(Page-level text extractions)

:::

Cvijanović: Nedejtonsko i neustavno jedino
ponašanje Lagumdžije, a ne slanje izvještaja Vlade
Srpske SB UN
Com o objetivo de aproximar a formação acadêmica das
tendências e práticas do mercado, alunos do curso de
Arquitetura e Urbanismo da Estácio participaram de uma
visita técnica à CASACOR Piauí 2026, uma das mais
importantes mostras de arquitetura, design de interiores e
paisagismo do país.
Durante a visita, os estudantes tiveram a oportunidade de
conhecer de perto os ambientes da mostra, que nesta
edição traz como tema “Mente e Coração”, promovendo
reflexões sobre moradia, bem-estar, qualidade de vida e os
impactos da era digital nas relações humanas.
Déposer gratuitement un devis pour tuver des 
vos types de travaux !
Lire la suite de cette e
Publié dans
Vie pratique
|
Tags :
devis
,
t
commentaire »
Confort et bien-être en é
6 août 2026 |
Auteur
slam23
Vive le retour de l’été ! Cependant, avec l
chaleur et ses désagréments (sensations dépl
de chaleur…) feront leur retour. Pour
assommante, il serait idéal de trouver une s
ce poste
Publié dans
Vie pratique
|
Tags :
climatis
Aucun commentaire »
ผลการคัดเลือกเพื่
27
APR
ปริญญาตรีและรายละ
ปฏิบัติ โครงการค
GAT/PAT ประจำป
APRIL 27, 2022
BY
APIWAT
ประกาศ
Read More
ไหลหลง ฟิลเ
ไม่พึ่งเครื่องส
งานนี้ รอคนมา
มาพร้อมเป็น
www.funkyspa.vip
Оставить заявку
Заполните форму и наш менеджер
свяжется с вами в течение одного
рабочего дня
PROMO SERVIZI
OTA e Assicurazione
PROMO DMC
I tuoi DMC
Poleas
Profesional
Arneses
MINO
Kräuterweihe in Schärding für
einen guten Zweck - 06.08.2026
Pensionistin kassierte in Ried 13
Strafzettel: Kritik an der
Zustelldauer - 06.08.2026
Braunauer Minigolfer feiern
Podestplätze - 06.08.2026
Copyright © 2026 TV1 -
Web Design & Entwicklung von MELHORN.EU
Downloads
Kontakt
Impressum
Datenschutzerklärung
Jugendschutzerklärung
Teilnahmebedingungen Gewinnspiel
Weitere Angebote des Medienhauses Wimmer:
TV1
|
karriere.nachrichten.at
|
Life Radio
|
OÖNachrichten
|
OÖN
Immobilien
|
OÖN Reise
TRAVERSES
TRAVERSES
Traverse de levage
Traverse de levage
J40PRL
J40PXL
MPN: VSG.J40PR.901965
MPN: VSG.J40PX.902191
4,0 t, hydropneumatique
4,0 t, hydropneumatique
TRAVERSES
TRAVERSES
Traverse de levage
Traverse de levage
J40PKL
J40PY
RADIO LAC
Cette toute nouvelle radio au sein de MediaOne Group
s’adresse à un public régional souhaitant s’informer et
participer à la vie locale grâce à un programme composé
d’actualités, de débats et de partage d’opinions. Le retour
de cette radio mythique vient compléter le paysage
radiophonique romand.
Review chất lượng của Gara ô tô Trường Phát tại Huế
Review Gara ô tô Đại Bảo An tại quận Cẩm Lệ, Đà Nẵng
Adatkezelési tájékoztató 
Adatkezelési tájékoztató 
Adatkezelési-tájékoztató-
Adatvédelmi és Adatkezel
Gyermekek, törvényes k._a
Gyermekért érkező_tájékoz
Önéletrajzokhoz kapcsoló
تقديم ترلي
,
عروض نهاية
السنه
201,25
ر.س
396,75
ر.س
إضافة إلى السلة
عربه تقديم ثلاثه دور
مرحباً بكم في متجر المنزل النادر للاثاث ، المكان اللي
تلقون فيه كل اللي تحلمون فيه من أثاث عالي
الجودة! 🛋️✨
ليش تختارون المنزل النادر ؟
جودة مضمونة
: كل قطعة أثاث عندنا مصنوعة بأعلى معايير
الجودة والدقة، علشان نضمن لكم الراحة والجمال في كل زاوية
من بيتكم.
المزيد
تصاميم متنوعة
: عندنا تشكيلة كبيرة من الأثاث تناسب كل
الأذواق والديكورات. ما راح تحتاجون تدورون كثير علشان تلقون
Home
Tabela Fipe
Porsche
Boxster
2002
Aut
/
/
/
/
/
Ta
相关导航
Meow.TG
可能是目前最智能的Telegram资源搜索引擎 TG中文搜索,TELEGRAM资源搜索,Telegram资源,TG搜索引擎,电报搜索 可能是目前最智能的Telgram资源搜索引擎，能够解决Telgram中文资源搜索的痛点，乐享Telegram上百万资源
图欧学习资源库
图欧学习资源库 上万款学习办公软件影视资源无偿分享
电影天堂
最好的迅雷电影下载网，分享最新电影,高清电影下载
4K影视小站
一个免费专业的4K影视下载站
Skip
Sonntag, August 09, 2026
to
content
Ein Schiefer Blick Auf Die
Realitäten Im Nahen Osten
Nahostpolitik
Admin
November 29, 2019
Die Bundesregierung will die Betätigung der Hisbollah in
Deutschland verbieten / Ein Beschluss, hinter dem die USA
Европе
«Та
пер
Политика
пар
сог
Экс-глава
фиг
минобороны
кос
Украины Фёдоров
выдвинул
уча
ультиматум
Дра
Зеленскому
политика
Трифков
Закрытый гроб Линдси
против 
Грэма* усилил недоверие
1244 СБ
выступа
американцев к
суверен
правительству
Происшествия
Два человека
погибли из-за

:::

**Try it**
The records above, in their entirety, need to be set down again exactly.

**Answer box**
Cvijanović: Nedejtonsko i neustavno jedino
ponašanje Lagumdžije, a ne slanje izvještaja Vlade
Srpske SB UN
Com o objetivo de aproximar a formação acadêmica das
tendências e práticas do mercado, alunos do curso de
Arquitetura e Urbanismo da Estácio participaram de uma
visita técnica à CASACOR Piauí 2026, uma das mais
importantes mostras de arquitetura, design de interiores e
paisagismo do país.
Durante a visita, os estudantes tiveram a oportunidade de
conhecer de perto os ambientes da mostra, que nesta
edição traz como tema “Mente e Coração”, promovendo
reflexões sobre moradia, bem-estar, qualidade de vida e os
impactos da era digital nas relações humanas.
Déposer gratuitement un devis pour tuver des 
vos types de travaux !
Lire la suite de cette e
Publié dans
Vie pratique
|
Tags :
devis
,
t
commentaire »
Confort et bien-être en é
6 août 2026 |
Auteur
slam23
Vive le retour de l’été ! Cependant, avec l
chaleur et ses désagréments (sensations dépl
de chaleur…) feront leur retour. Pour
assommante, il serait idéal de trouver une s
ce poste
Publié dans
Vie pratique
|
Tags :
climatis
Aucun commentaire »
ผลการคัดเลือกเพื่
27
APR
ปริญญาตรีและรายละ
ปฏิบัติ โครงการค
GAT/PAT ประจำป
APRIL 27, 2022
BY
APIWAT
ประกาศ
Read More
ไหลหลง ฟิลเ
ไม่พึ่งเครื่องส
งานนี้ รอคนมา
มาพร้อมเป็น
www.funkyspa.vip
Оставить заявку
Заполните форму и наш менеджер
свяжется с вами в течение одного
рабочего дня
PROMO SERVIZI
OTA e Assicurazione
PROMO DMC
I tuoi DMC
Poleas
Profesional
Arneses
MINO
Kräuterweihe in Schärding für
einen guten Zweck - 06.08.2026
Pensionistin kassierte in Ried 13
Strafzettel: Kritik an der
Zustelldauer - 06.08.2026
Braunauer Minigolfer feiern
Podestplätze - 06.08.2026
Copyright © 2026 TV1 -
Web Design & Entwicklung von MELHORN.EU
Downloads
Kontakt
Impressum
Datenschutzerklärung
Jugendschutzerklärung
Teilnahmebedingungen Gewinnspiel
Weitere Angebote des Medienhauses Wimmer:
TV1
|
karriere.nachrichten.at
|
Life Radio
|
OÖNachrichten
|
OÖN
Immobilien
|
OÖN Reise
TRAVERSES
TRAVERSES
Traverse de levage
Traverse de levage
J40PRL
J40PXL
MPN: VSG.J40PR.901965
MPN: VSG.J40PX.902191
4,0 t, hydropneumatique
4,0 t, hydropneumatique
TRAVERSES
TRAVERSES
Traverse de levage
Traverse de levage
J40PKL
J40PY
RADIO LAC
Cette toute nouvelle radio au sein de MediaOne Group
s’adresse à un public régional souhaitant s’informer et
participer à la vie locale grâce à un programme composé
d’actualités, de débats et de partage d’opinions. Le retour
de cette radio mythique vient compléter le paysage
radiophonique romand.
Review chất lượng của Gara ô tô Trường Phát tại Huế
Review Gara ô tô Đại Bảo An tại quận Cẩm Lệ, Đà Nẵng
Adatkezelési tájékoztató 
Adatkezelési tájékoztató 
Adatkezelési-tájékoztató-
Adatvédelmi és Adatkezel
Gyermekek, törvényes k._a
Gyermekért érkező_tájékoz
Önéletrajzokhoz kapcsoló
تقديم ترلي
,
عروض نهاية
السنه
201,25
ر.س
396,75
ر.س
إضافة إلى السلة
عربه تقديم ثلاثه دور
مرحباً بكم في متجر المنزل النادر للاثاث ، المكان اللي
تلقون فيه كل اللي تحلمون فيه من أثاث عالي
الجودة! 🛋️✨
ليش تختارون المنزل النادر ؟
جودة مضمونة
: كل قطعة أثاث عندنا مصنوعة بأعلى معايير
الجودة والدقة، علشان نضمن لكم الراحة والجمال في كل زاوية
من بيتكم.
المزيد
تصاميم متنوعة
: عندنا تشكيلة كبيرة من الأثاث تناسب كل
الأذواق والديكورات. ما راح تحتاجون تدورون كثير علشان تلقون
Home
Tabela Fipe
Porsche
Boxster
2002
Aut
/
/
/
/
/
Ta
相关导航
Meow.TG
可能是目前最智能的Telegram资源搜索引擎 TG中文搜索,TELEGRAM资源搜索,Telegram资源,TG搜索引擎,电报搜索 可能是目前最智能的Telgram资源搜索引擎，能够解决Telgram中文资源搜索的痛点，乐享Telegram上百万资源
图欧学习资源库
图欧学习资源库 上万款学习办公软件影视资源无偿分享
电影天堂
最好的迅雷电影下载网，分享最新电影,高清电影下载
4K影视小站
一个免费专业的4K影视下载站
Skip
Sonntag, August 09, 2026
to
content
Ein Schiefer Blick Auf Die
Realitäten Im Nahen Osten
Nahostpolitik
Admin
November 29, 2019
Die Bundesregierung will die Betätigung der Hisbollah in
Deutschland verbieten / Ein Beschluss, hinter dem die USA
Европе
«Та
пер
Политика
пар
сог
Экс-глава
фиг
минобороны
кос
Украины Фёдоров
выдвинул
уча
ультиматум
Дра
Зеленскому
политика
Трифков
Закрытый гроб Линдси
против 
Грэма* усилил недоверие
1244 СБ
выступа
американцев к
суверен
правительству
Происшествия
Два человека
погибли из-за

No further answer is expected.